**Text block:**
>> Start
Re: PDF to CSV?

2014-09-16 Thread Jonathan Lister
Dave Hodgkinson davehodg at gmail.com writes:

 
 I'm about to hit CPAN, but any wisdom from you lovely people
 would be nice!
 
 I've got bank statements in PDF from Barclays. Would it be easy
 to produce a CSV of the statement parts from them?
 
 What's the go-to PDF module?
 
 


I know this thread is a bit old, but I'm posting here in
case this is helpful to anyone...

I've just made a tool in node.js to help my girlfriend convert
18 months' worth of Barclays business account statement
PDFs into CSV.

If you want to give it a go, it's up on GitHub here:
https://github.com/penrosestudio/barclays-bank-pdf-to-csv.

Cheers,


Jonathan



PDF to CSV?

2013-12-12 Thread Dave Hodgkinson
I'm about to hit CPAN, but any wisdom from you lovely people
would be nice!

I've got bank statements in PDF from Barclays. Would it be easy
to produce a CSV of the statement parts from them?

What's the go-to PDF module?


Re: PDF to CSV?

2013-12-12 Thread Leo Lapworth
I've got some code somewhere for doing this for HSBC's HTML statements

I tried for their PDF's (which is the only available format for their
credit card) but the formatting (of the PDF) was such a pain that I
gave up.

I thought Barclays let you export as csv in any case? - might just be
last X months I guess

On 12 December 2013 10:47, Dave Hodgkinson daveh...@gmail.com wrote:
 I'm about to hit CPAN, but any wisdom from you lovely people
 would be nice!

 I've got bank statements in PDF from Barclays. Would it be easy
 to produce a CSV of the statement parts from them?

 What's the go-to PDF module?


Re: PDF to CSV?

2013-12-12 Thread Jérôme Étévé
pdftotext (from poppler-utils) does a good job at extracting text from
PDFs, the rest should be text munching :)

Ideally you'd want to target information directly in the PDF
structure. I've got the feeling that's not easily done.

J.

On 12 December 2013 10:47, Dave Hodgkinson daveh...@gmail.com wrote:
 I'm about to hit CPAN, but any wisdom from you lovely people
 would be nice!

 I've got bank statements in PDF from Barclays. Would it be easy
 to produce a CSV of the statement parts from them?

 What's the go-to PDF module?



-- 
Jerome Eteve
+44(0)7738864546
http://www.eteve.net/


Re: PDF to CSV?
>> End
**Problem A:** Please rewrite the before-and-after photo listing below with "darktable history" changed to "edit history" throughout, keeping every other word as it is. Leave the pictures out of your version.

**Source records:**
>> Start
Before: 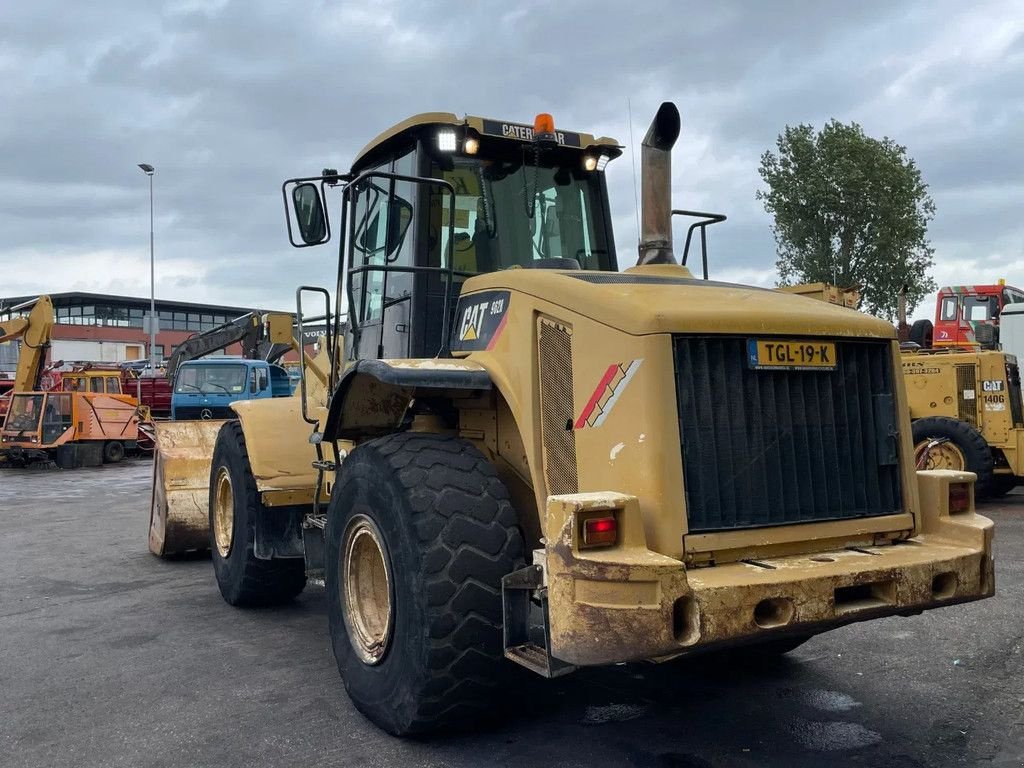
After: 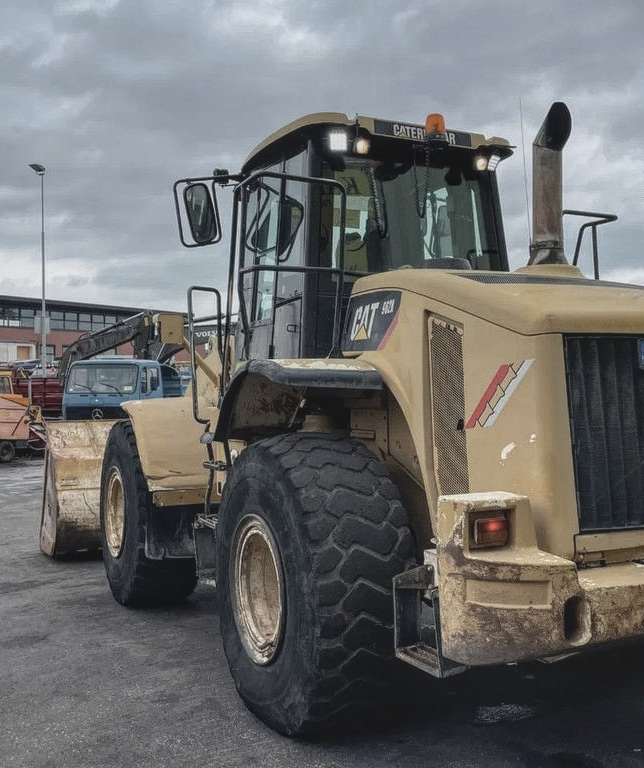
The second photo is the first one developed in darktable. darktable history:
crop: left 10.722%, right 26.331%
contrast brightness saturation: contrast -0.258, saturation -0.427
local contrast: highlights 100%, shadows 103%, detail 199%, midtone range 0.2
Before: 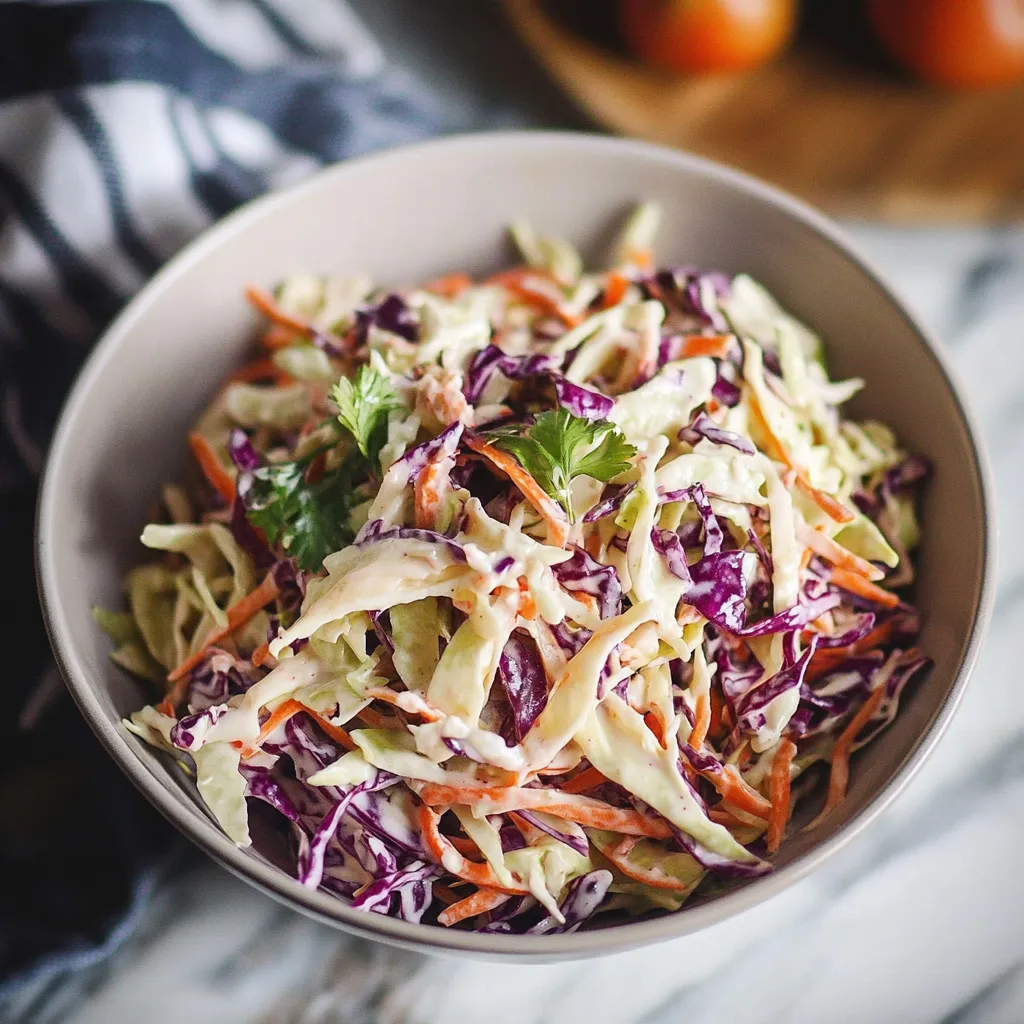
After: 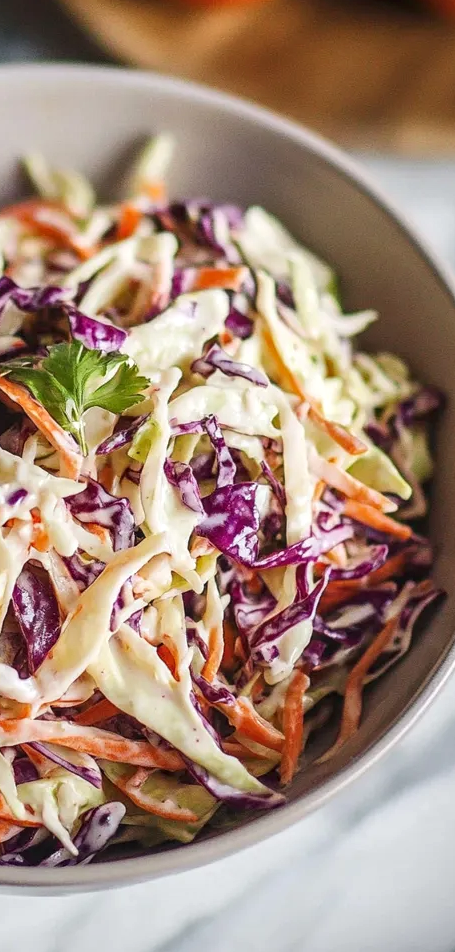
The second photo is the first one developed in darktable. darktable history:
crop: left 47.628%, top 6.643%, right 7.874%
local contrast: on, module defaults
>> End
**Problem B:** In the PDF-to-CSV thread, which package is pdftotext said to come from?

**Task solution A:**
Before: 
After: 
The second photo is the first one developed in darktable. edit history:
crop: left 10.722%, right 26.331%
contrast brightness saturation: contrast -0.258, saturation -0.427
local contrast: highlights 100%, shadows 103%, detail 199%, midtone range 0.2
Before: 
After: 
The second photo is the first one developed in darktable. edit history:
crop: left 47.628%, top 6.643%, right 7.874%
local contrast: on, module defaults

**Task solution B:** poppler-utils